- What to do -
Transcribe only the lines in the data below falling between the line with "thumb cmc: (160, 147)" and the line with "thumb cmc: (181, 123)", including those two lines, and leave out any picture.

______

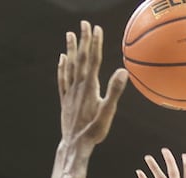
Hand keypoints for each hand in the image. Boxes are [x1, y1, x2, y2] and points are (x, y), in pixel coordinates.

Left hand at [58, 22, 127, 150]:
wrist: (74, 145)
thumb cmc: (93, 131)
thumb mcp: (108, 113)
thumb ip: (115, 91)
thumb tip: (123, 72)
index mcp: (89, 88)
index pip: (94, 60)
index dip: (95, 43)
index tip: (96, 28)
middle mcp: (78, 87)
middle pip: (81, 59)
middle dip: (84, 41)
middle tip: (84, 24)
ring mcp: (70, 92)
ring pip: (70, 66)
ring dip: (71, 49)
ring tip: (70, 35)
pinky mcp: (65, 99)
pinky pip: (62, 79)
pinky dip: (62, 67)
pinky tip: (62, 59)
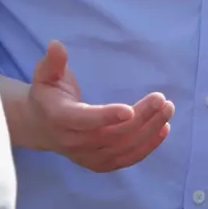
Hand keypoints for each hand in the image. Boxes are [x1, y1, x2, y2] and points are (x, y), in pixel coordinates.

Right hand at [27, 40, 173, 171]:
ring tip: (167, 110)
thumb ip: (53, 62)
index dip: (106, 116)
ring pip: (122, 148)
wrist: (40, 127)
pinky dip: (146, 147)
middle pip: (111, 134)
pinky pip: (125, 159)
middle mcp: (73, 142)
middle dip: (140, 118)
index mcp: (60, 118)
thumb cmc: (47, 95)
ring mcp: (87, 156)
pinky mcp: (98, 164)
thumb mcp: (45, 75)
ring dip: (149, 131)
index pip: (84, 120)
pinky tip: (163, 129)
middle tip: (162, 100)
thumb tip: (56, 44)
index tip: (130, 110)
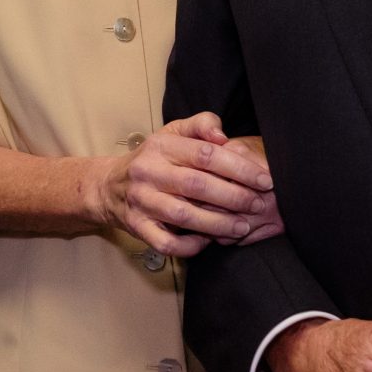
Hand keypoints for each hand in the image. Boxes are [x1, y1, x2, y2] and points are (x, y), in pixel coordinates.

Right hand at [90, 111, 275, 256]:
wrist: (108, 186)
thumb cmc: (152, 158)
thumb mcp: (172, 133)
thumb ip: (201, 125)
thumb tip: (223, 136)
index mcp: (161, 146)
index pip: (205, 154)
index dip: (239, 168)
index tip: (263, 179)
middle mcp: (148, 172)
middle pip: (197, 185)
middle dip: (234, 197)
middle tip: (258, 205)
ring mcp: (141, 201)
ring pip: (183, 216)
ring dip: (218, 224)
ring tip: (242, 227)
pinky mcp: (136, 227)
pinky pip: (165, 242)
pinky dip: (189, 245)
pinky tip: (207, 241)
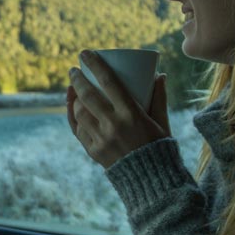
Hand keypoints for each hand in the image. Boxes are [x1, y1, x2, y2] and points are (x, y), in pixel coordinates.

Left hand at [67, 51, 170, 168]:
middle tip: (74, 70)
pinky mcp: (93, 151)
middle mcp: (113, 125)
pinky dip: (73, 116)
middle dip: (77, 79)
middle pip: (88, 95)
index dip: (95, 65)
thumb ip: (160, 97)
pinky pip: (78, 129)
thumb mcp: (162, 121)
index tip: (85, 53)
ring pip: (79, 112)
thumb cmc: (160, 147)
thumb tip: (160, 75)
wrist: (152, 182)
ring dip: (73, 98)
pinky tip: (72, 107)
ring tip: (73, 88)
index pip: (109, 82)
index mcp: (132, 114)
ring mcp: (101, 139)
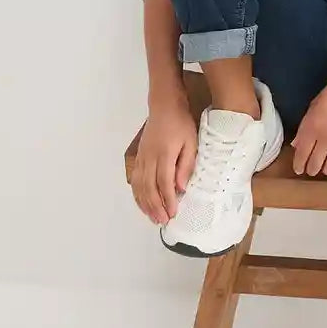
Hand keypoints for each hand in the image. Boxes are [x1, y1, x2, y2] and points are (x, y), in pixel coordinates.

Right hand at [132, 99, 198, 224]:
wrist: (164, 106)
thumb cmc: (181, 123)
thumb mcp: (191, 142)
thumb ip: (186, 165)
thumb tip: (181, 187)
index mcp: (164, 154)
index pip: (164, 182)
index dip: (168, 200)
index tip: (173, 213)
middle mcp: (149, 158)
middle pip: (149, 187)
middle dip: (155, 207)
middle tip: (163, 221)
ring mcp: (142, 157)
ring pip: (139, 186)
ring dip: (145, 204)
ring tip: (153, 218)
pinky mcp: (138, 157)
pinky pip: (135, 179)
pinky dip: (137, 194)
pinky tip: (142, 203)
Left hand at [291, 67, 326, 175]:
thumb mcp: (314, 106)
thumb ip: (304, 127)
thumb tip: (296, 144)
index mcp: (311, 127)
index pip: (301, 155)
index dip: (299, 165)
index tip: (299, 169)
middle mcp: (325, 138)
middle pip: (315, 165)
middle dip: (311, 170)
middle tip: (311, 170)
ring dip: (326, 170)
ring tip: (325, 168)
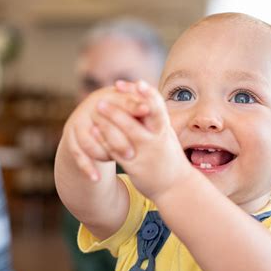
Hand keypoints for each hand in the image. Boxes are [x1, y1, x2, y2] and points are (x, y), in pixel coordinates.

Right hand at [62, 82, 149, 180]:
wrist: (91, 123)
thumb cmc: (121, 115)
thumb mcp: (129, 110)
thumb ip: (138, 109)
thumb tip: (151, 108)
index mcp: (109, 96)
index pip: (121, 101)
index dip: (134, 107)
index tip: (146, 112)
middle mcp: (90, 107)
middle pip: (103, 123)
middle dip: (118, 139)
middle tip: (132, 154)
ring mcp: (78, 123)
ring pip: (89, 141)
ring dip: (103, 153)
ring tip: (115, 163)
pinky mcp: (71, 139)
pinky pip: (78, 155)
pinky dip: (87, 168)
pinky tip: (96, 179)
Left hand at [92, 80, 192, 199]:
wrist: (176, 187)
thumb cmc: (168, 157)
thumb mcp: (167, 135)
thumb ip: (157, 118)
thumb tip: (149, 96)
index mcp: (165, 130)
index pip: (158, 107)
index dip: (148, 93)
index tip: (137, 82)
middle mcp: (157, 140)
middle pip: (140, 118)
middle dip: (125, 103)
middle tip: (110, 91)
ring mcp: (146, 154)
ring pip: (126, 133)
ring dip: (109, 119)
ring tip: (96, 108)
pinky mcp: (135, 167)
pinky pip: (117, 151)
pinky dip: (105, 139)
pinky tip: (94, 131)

______

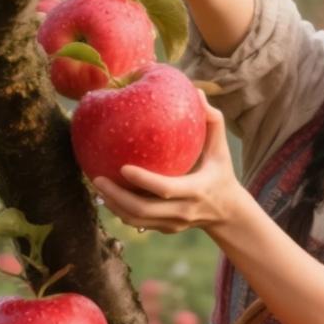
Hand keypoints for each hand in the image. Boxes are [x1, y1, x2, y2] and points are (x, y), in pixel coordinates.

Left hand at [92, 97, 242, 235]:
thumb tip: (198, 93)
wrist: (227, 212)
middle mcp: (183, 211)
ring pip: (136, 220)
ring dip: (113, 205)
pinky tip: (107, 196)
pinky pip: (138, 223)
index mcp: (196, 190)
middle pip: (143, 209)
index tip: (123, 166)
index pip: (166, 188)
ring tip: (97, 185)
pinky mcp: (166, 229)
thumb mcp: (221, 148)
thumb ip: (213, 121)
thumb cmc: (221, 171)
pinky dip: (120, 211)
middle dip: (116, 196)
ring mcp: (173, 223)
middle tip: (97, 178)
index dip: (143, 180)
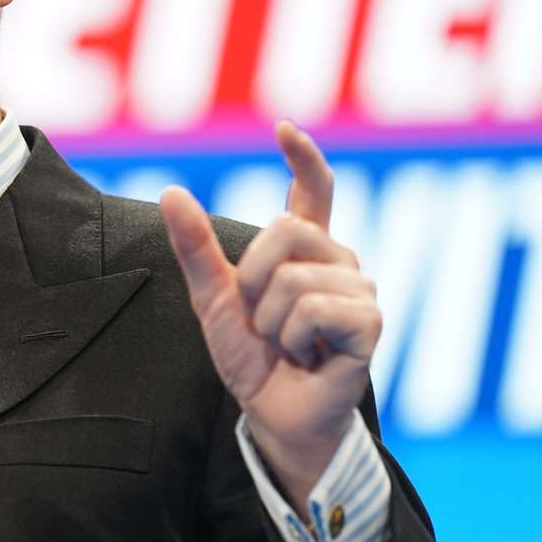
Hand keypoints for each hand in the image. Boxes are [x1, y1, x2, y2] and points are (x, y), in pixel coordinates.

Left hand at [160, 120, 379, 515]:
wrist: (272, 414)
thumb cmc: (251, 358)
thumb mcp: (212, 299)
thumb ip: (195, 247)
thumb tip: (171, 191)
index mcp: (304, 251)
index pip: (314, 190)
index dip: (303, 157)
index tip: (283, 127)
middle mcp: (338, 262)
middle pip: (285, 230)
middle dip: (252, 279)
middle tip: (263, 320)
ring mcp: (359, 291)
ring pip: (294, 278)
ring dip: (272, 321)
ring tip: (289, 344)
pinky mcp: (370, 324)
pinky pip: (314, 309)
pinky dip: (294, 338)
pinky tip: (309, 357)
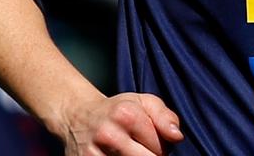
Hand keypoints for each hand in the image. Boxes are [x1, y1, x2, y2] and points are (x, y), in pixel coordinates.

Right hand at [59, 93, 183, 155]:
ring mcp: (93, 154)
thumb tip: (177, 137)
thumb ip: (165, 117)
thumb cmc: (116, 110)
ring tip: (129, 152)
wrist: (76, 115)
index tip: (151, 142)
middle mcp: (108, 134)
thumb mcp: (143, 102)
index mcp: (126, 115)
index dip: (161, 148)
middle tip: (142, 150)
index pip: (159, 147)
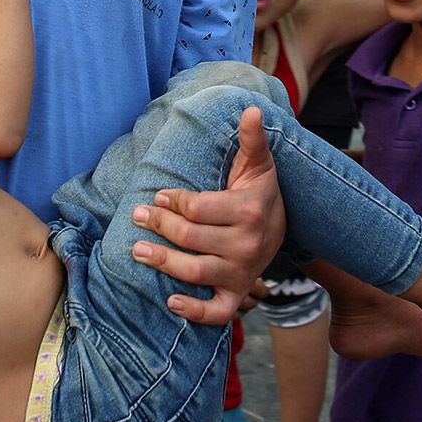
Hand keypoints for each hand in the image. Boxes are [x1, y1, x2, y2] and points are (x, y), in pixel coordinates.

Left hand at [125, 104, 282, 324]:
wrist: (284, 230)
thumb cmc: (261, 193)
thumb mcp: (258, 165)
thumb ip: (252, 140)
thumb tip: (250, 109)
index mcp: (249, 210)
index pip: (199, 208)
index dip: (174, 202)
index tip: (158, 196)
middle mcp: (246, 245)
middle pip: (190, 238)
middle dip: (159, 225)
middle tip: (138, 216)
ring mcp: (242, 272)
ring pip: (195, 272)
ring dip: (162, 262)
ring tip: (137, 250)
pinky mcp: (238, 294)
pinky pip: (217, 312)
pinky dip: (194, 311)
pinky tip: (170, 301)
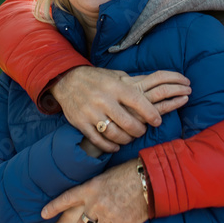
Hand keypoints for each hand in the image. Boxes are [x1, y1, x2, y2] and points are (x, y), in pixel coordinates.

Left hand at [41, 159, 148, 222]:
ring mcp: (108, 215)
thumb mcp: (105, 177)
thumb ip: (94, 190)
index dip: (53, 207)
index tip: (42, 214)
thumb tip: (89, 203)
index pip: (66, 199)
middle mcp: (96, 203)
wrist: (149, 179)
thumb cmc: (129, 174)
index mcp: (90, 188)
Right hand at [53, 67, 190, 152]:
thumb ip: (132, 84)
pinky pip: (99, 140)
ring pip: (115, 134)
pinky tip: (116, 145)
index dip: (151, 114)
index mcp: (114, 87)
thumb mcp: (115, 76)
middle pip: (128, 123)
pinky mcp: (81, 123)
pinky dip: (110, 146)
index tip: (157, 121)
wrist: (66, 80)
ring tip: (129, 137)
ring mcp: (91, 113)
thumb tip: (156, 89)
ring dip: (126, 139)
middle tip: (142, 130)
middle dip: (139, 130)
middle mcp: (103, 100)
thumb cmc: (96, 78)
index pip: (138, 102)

______

- Result -
thumb cmc: (160, 147)
thumb tip: (160, 75)
wrist: (152, 182)
ring dip: (73, 98)
pinky tip: (72, 107)
ring tip: (73, 88)
index pip: (109, 82)
index mcp: (132, 114)
ring mcp: (101, 139)
Hand keypoints for each hand in the image. Boxes are [x1, y1, x2, y2] and points are (x, y), in pixel coordinates.

Right hand at [132, 99, 198, 224]:
wrist: (164, 106)
thumb cmc: (181, 123)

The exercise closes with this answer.